Il ruolo dell'OCC

Il ruolo dell’OCC

di Giuseppe Tufano (Avvocato in Nola)

Natura e ruolo dell’OCC nell’Accordo del Consumatore
Nota a sentenza Cass. Civ. Sez I, n°21828 del 29/07/2021

Questa recentissima sentenza del Giudice di legittimità, nel decidere su questione processuale, chiarisce incidentalmente alcuni contorni della figura e del ruolo dell’Organismo di Composizione della Crisi da Sovraindebitamento (e del gestore nominato).
Con sentenza depositata il 29/07/2021, la Suprema Corte enuncia il seguente principio di diritto: l’O.C.C. (o il gestore nominato dal Tribunale)

non è parte necessaria nel giudizio di omologa dell’accordo di composizione di cui della L. n. 3 del 2012, art. 12, nè lo stesso assume una tale veste nel procedimento di reclamo o in quello, innanzi alla Corte di cassazione, avverso i provvedimenti emessi all’esito di quest’ultimo, oppure negli ulteriori giudizi che vertano sull’annullamento o la risoluzione dell’accordo predetto

Si tratta di un aspetto pratico non di poco momento, per i riflessi procedurali nei procedimenti di opposizione.

Ma interessante è anche l’iter logico seguito dalla Sezione Prima che, preliminarmente accennando alla natura ormai indubbia della ricorribilità ex art. 111 Cost. del decreto di omologa di accordo di ristrutturazione dei debiti (che pure in passato aveva dato adito a qualche discussione, chiarita dalla giurisprudenza di legittimità ormai unanime, cfr. ex plurimis, Cass. 17391/2020), argomenta la propria decisione con riguardo alla natura ed alle funzioni svolte dall’O.C.C. nella procedura.

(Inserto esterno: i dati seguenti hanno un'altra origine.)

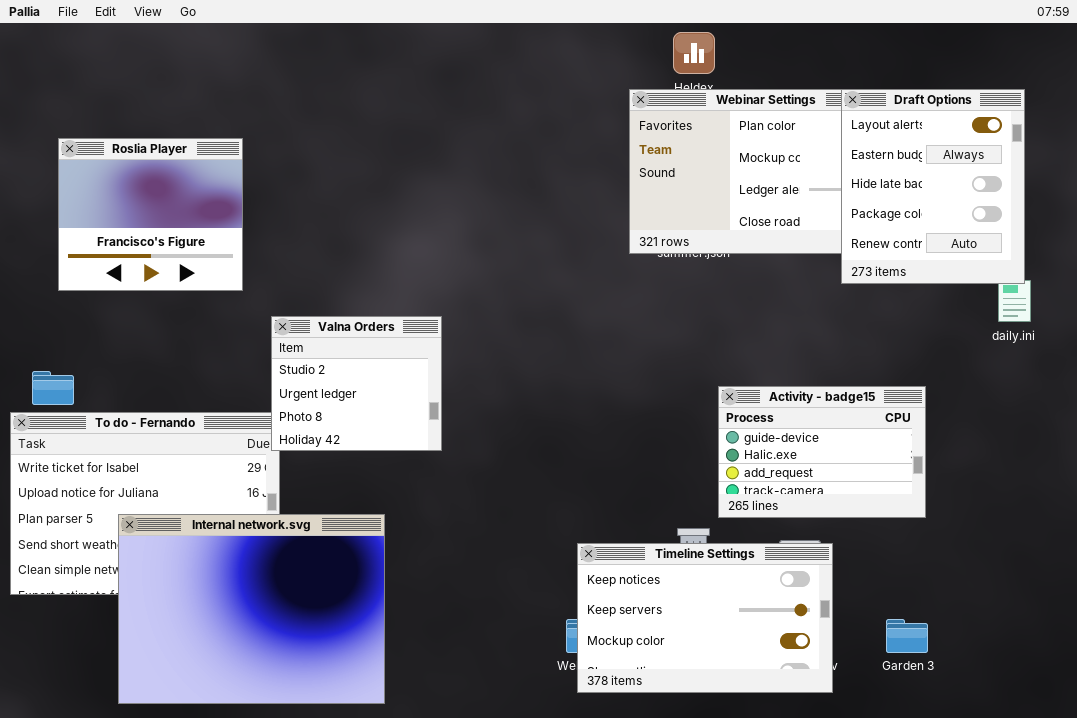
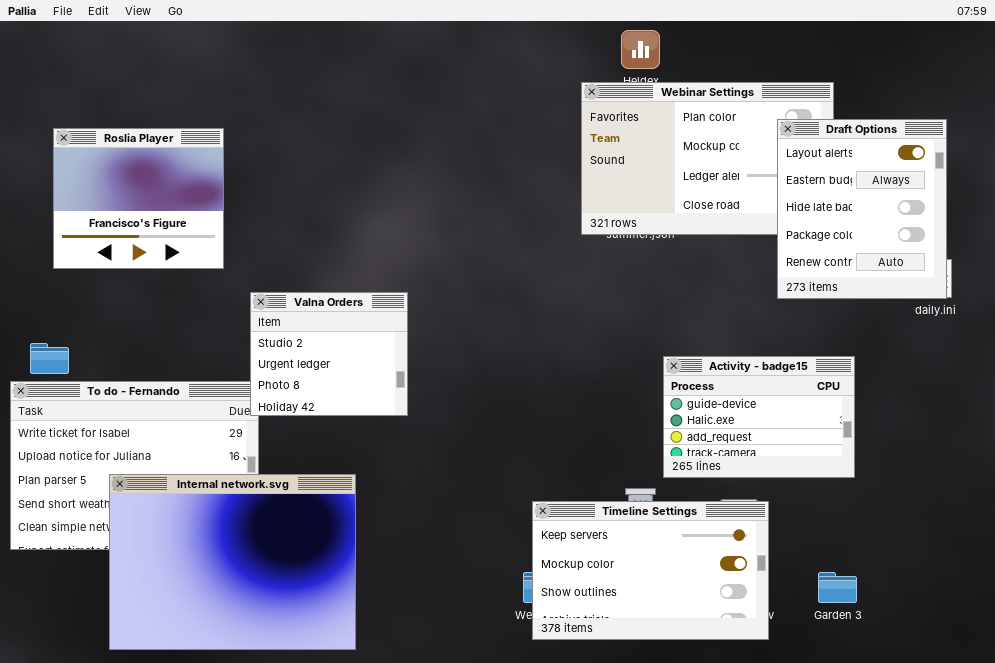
Draft Options: [841,89,1025,284] -> [777,119,947,299], moved
Timeline Settings: [577,543,833,693] -> [532,501,769,640], scrolled down 1 row

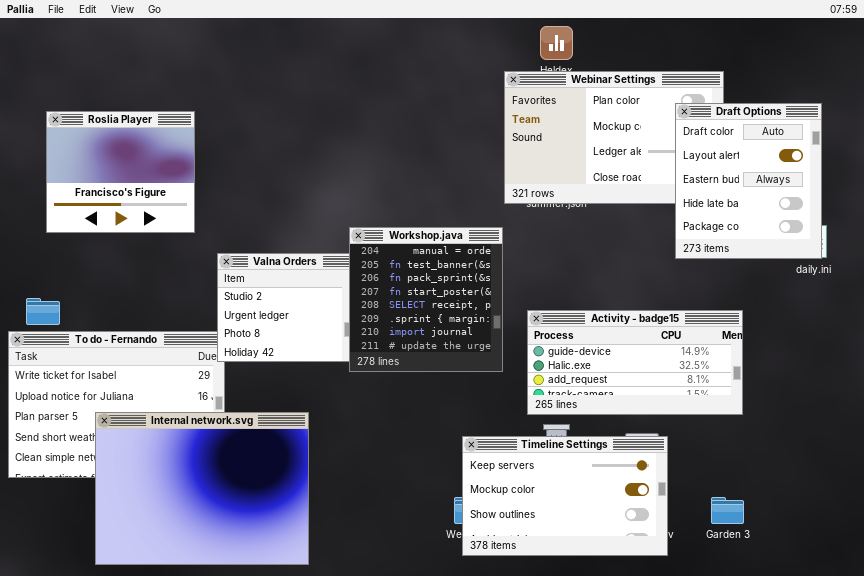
Draft Options: [777,119,947,299] -> [675,103,822,259], scrolled up 1 row
Workshop.java: none -> [349,227,503,372], opened
Activity - badge15: [663,356,855,478] -> [527,310,743,415], resized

Simile lettura appare pienamente in linea con il dettato normativo, il quale chiarisce (art. 7, comma 1, L.3/2012), che è il sovraindebitato (e solo lui) a poter proporre un accordo di ristrutturazione dei debiti, con “l’ausilio degli organismi di composizione della crisi”, così com’è sempre al sovraindebitato, eventualmente su autorizzazione del Tribunale, che vengono demandati gli atti di amministrazione del patrimonio, nonché l’adempimento dell’accordo.

Ma alla decisione della Corte concorrono anche considerazioni sulla natura dell’O.C.C. (o del professionista nominato), che deve essere “fornito dei requisiti di professionalità, indipendenza e terzietà”, nonché sulla natura delle funzioni da questo svolte, definita dalla S.C. “eterogenea”, qualificando, di volta in volta, le funzioni svolte dall’Organismo come compiti propri del “consulente del debitore, sia pure non esclusivo; attestatore fidefacente a tutela dei creditori; ausiliario del giudice; mandatario in rem propriam dei creditori”.

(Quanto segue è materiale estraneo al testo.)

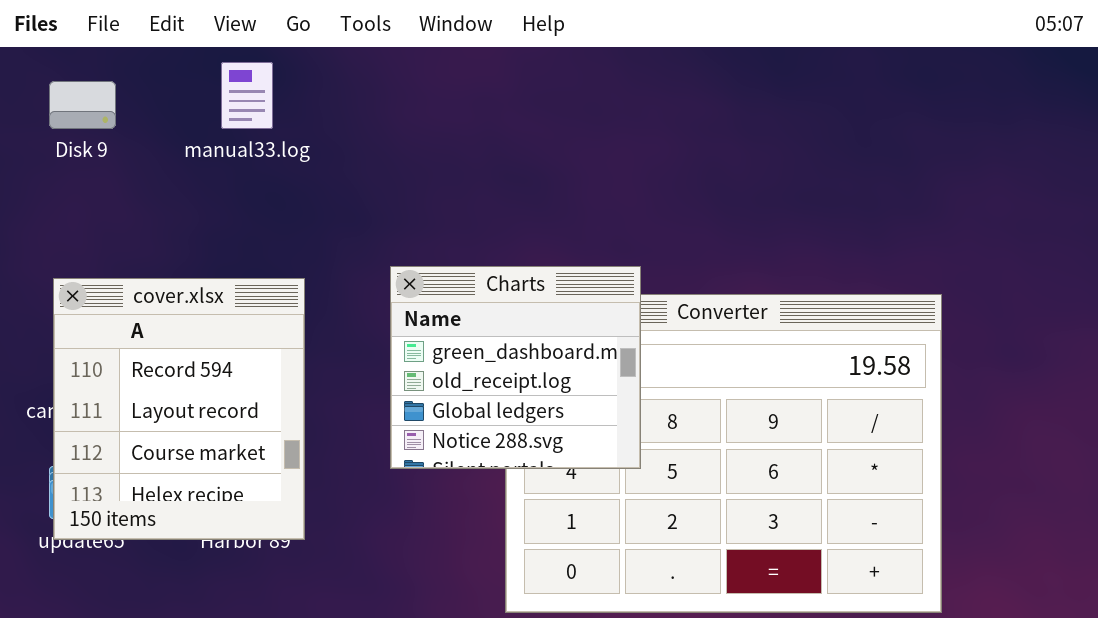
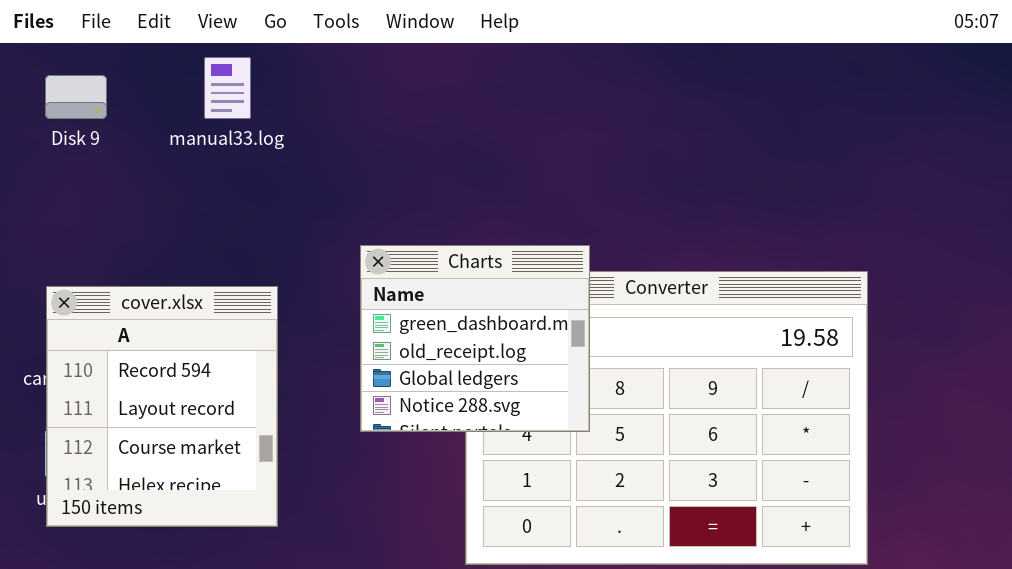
cover.xlsx: [53,278,305,540] -> [46,286,278,527], moved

A prescindere dalla piena condivisibilità o meno di tale, ultima, disamina, appare tuttavia convincente la conclusione che un organismo di tal fatta non abbia, né possa avere, “alcuna rappresentanza del debitore, nè della procedura”, con la conseguenza che non potrà essere considerato in alcun modo litisconsorte necessario nel procedimento di opposizione all’omologa del concordato e nelle relative impugnazioni.